Strategy #3:  Even though we won’t admit it, we actually like a little hype. Infomercial words like shocking, miracle, surprising, incredible, wild, amazing, and unbelievable are also popular on the carousel. And why not?  I like an amazingly wild surprise from an unbelievably shocking miracle as much as the next guy.

Hype can definitely be overused, but strong adjectives and definitive statements also show you believe in your services.   While you don’t have to channel your inner Billy Mays, be proud of what you do — and say so.  No one else will.

Strategy #4:  We respond to fear. Everyone wants to avoid a disaster.  Most of us fall in the middle class, either statistically or by aspiration, and most of us have jobs… and those jobs kinds of jobs are going away?  Gotta check that one out.  “Dangers of debit cards”… everyone has a debit card and worries about money.  Probably should check that out too.  After all, what I don’t know can hurt me.

While you shouldn’t try to manufacture fear, you should consider the common concerns of your customers and address them.   Don’t try to just scare me:  Identify a fear or concern and show me how you can provide a real solution.

Strategy #5: Sometimes we’re simply interested in interesting.

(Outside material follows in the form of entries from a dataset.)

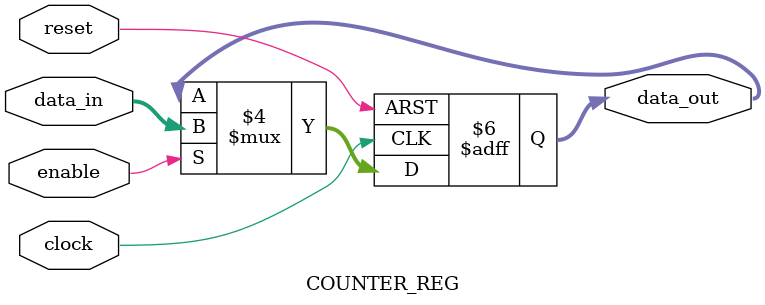
<source format=v>
`timescale 1ns / 1ps


module COUNTER_REG(clock, reset, enable, data_in, data_out);
	input clock;
	input reset;
	input enable;
	input [31:0]data_in;
	output reg [31:0] data_out;
	
	initial begin
		data_out = 32'h400000;
	end

	always @(posedge clock or posedge reset) begin
		if(reset) begin
			data_out <= 32'h400000;
		end else begin
			if(enable) begin
				data_out <= data_in;
			end else begin
				data_out <= data_out;
			end
		end
	end
endmodule

</source>
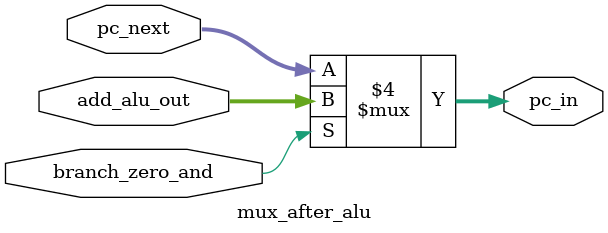
<source format=v>
module mux_after_alu (pc_next, add_alu_out, branch_zero_and, pc_in);
	input [31:0] pc_next, add_alu_out;
	input branch_zero_and;	
	
	output reg [31:0] pc_in;
	
	initial pc_in <= 0;

	always @(*) begin
		if(branch_zero_and) begin pc_in <= add_alu_out; end 
		else begin  pc_in <= pc_next ; end
	end
endmodule
</source>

We all enjoy a “what the heck?” moment.  “Bad golf shot saves man’s life”… what’s that about?  “ATM receipt with incredible sum.” How incredible?  (Turns out, pretty.)

Don’t assume your site must maintain a laser-like focus.  Share the unusual or offbeat.  If a customer finds a cool way to use your product, share it.  If you have a great story about a client, share it.  Don’t be afraid to let a little personality show through.  (But at the same time never be self-indulgent. If you’re sharing only for an ego boost, don’t.)  Customers buy from people, not from companies, so share a few real examples of what makes you and your business unique.